‘House of the Dragon’ marks biggest HBO finale since ‘Game of Thrones’

‘House of the Dragon’ marks biggest HBO finale since ‘Game of Thrones’

It seems the only thing bigger than House of the Dragon is its predecessor.

Nick Romano

By Nick Romano October 24, 2022 at 05: 30 PM EDT

The ratings for House of the Dragon‘s season 1 finale are in and — spoiler alert — people watched it.

HBO saw its biggest season finale episode since the days of Game of Thrones, the Home Box Office network announced on Monday. A press release cites “a combination of Nielsen and first party data” in stating 9.3 million viewers watched “The Black Queen,” the 10th episode of the prequel show’s debut season. That’s across all platforms, including streaming and linear TV.
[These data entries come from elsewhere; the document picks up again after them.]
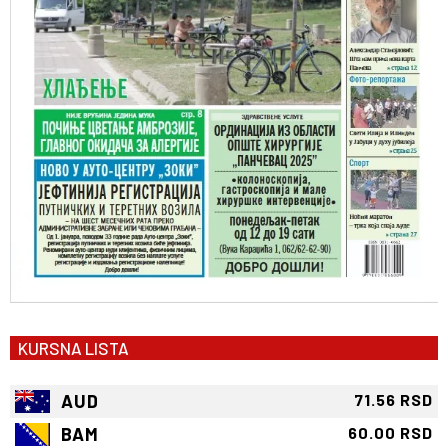
KURSNA LISTA
AUD
71.56 RSD
BAM
60.00 RSD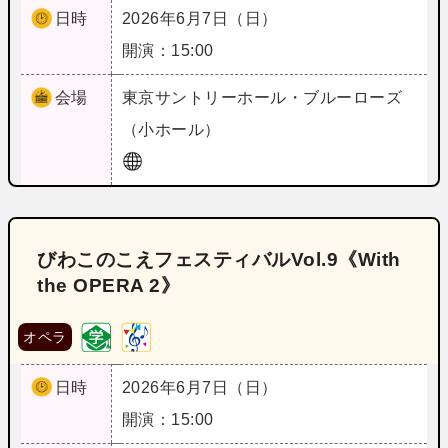
日時
2026年6月7日（日）
開演：15:00
会場
東京
サントリーホール・ブルーローズ
（小ホール）
びわこのこえフェスティバルVol.9《With
the OPERA 2》
オペラ
日時
2026年6月7日（日）
開演：15:00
The only bigger finale episode of any HBO series is House of the Dragon‘s predecessor. Back in May of 2019, HBO reported 19.3 million viewers watched the Game of Thrones series finale episode, “The Iron Throne,” across all platforms.
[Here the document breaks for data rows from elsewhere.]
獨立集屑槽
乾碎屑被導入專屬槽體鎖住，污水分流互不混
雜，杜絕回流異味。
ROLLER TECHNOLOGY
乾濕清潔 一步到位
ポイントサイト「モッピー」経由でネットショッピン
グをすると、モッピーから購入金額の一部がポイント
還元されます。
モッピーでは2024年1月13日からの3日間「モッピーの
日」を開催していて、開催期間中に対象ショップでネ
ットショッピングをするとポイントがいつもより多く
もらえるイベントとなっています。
House of the Dragon first broke an HBO record with its premiere, which became the network’s highest-viewed series premiere of any original show. HBO reports that all episodes of the show are now averaging 29 million viewers in the U.S., “more than tripling their average debut night audience with strong catch-up viewing.” By comparison, the average audience for Game of Thrones season 7 was 32.8 million per episode.

Outside the U.S., House of the Dragon is the most-viewed ever in Latin America, Europe, Southeast Asia, Hong Kong, and Taiwan on an HBO streaming service.

House of the Dragon

Prince Daemon Targaryen (Matt Smith) and his dragon Caraxes never make idle threats.

| Credit: HBO

“We’re so thrilled to see House of the Dragon catch fire with Game of Thrones fans around the world, as well as new viewers who are discovering the world of Westeros for the first time,” said Casey Bloys, Chairman and CEO of HBO and HBO Max, in a statement. Bloys congratulated series co-creators George R.R. Martin, Ryan Condal, co-showrunner Miguel Sapochnik, “and the whole House of the Dragon team on an incredible first season.”
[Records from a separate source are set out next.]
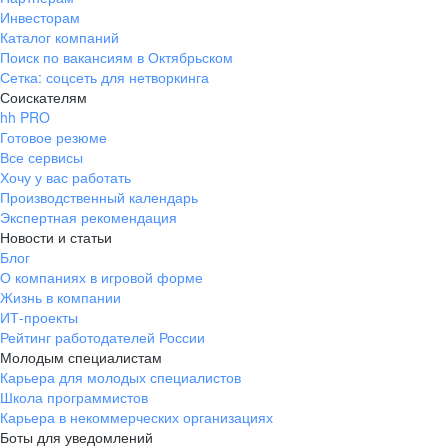
Инвесторам
Каталог компаний
Поиск по вакансиям в Октябрьском
Сетка: соцсеть для нетворкинга
Соискателям
hh PRO
Готовое резюме
Все сервисы
Хочу у вас работать
Производственный календарь
Экспертная рекомендация
Новости и статьи
Блог
О компаниях в игровой форме
Жизнь в компании
ИТ-проекты
Рейтинг работодателей России
Молодым специалистам
Карьера для молодых специалистов
Школа программистов
Карьера в некоммерческих организациях
Боты для уведомлений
Set 200 years before the events of Game of Thrones, House of the Dragon season 1 dramatized the rising action that leads Westeros to the Dance of the Dragons, a civil war that erupts within the once-thriving Targaryen empire. Princess Rhaenyra Targaryen (Emma D’Arcy) is the chosen heir to the ascend the Iron Throne, but upon the death of her father King Viserys (Paddy Considine), a plot years in the making is set into motion to put her half-brother Aegon II (Tom Glynn-Carney) in the seat of power.

The show also stars Olivia Cooke, Rhys Ifans, Matt Smith, Fabien Frankel, and Sonoya Mizuno.

Season 2 has already been greenlit. Condal is now taking on the role of sole showrunner, while Sapochnik will now only be involved as an executive producer moving forward. Alan Taylor, a veteran Game of Thrones director, is stepping in to executive produce and direct episodes of season 2 and beyond.

Season 2 “does fall into that ensemble piece where you’re following multiple characters,” Condal told EW in an interview. “They’re not all in the same place, but this is still very much a story of Alicent [Cooke] and Rhaenyra and their families pitted against each other. We’re not gonna suddenly pull away from telling their stories. It’s just the nature of this thing, in season 2, it really opens up the world in a big way and the sprawl grows quite a bit.”